Stated task 1
Update the records from their first line through the line that contains "blue line: rotated", inclusive, replacing "green triangle" with "green kite" and leaving everything else unchanged.

Wherein John McDermott and Cardiff Garcia try to understand the deal of the day and realise they should’ve gone to law school and become antitrust attorneys.

What just happened?

The Department of Justice on Wednesday morning held a brief press conference to explain its antitrust lawsuit against AT&T’s acquisition of T-Mobile USA and released the accompanying complaint (click through for the full document):

The gist is that the merger would eliminate competition in a market where the big four providers already account for over 90 per cent of mobile wireless connections, and where AT&T and T-Mobile compete directly in all but three of the main 100 cellular marketing areas (CMAs). It would also have given the new firm pretty much a full monopoly on GSM cellphones, according to Felix Salmon.

If you’re into this sort of thing, the Herfindahl-Hirschman Index, a widely used gauge of market concentration, would have exceeded 2,500 in 96 of the 100 CMAs, which according to DoJ equates to a “highly concentrated” market.

Similar concerns were noted in the FCC’s national broadband plan. The FCC hasn’t formally given its ruling on the deal, but the chairman issued a statement that appears supportive of the DoJ’s decision:

Competition is an essential component of the FCC’s statutory public interest analysis, and although our process is not complete, the record before this agency also raises serious concerns about the impact of the proposed transaction on competition. Vibrant competition in wireless services is vital to innovation, investment, economic growth and job creation, and to drive our global leadership in mobile. Competition fosters consumer benefits, including more choices, better service and lower prices.

The complaint also stresses that T-mobile has proved to be an especially uppity upstart, challenging the incumbents on price and leading the adoption of certain handets and operating systems.

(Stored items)
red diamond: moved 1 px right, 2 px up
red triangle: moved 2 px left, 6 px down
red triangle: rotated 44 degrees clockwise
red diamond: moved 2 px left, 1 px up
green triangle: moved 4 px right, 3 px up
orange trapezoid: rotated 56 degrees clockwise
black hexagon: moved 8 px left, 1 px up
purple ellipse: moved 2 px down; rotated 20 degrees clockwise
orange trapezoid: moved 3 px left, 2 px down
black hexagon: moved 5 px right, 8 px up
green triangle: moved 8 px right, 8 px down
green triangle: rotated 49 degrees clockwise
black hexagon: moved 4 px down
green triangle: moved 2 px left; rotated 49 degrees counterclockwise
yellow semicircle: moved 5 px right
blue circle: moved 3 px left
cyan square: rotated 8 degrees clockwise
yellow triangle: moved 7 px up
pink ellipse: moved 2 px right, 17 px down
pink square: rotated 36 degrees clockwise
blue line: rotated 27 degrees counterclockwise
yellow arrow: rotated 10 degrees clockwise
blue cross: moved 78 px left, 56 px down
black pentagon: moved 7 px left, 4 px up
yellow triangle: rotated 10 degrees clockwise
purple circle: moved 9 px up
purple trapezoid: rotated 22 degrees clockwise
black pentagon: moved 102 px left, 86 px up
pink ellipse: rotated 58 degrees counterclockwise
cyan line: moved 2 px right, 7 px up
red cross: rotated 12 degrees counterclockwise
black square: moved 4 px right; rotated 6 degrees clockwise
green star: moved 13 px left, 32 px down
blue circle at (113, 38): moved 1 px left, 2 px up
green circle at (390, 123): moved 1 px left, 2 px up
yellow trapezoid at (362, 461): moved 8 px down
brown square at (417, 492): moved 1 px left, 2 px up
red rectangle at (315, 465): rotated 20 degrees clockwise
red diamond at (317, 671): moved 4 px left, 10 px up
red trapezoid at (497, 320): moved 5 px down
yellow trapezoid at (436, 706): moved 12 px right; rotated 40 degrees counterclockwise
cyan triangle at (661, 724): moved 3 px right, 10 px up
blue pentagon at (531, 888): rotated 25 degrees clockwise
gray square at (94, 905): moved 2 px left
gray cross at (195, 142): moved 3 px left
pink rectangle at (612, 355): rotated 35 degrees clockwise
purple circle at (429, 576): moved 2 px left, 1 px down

Stated task 2
Translate this sentence from the text about the AT&T and T-Mobile deal into Spanish: "Competition fosters consumer benefits, including more choices, better service and lower prices."

Right answer 1
red diamond: moved 1 px right, 2 px up
red triangle: moved 2 px left, 6 px down
red triangle: rotated 44 degrees clockwise
red diamond: moved 2 px left, 1 px up
green kite: moved 4 px right, 3 px up
orange trapezoid: rotated 56 degrees clockwise
black hexagon: moved 8 px left, 1 px up
purple ellipse: moved 2 px down; rotated 20 degrees clockwise
orange trapezoid: moved 3 px left, 2 px down
black hexagon: moved 5 px right, 8 px up
green kite: moved 8 px right, 8 px down
green kite: rotated 49 degrees clockwise
black hexagon: moved 4 px down
green kite: moved 2 px left; rotated 49 degrees counterclockwise
yellow semicircle: moved 5 px right
blue circle: moved 3 px left
cyan square: rotated 8 degrees clockwise
yellow triangle: moved 7 px up
pink ellipse: moved 2 px right, 17 px down
pink square: rotated 36 degrees clockwise
blue line: rotated 27 degrees counterclockwise

Right answer 2
La competencia fomenta beneficios para los consumidores, entre ellos más opciones, un mejor servicio y precios más bajos.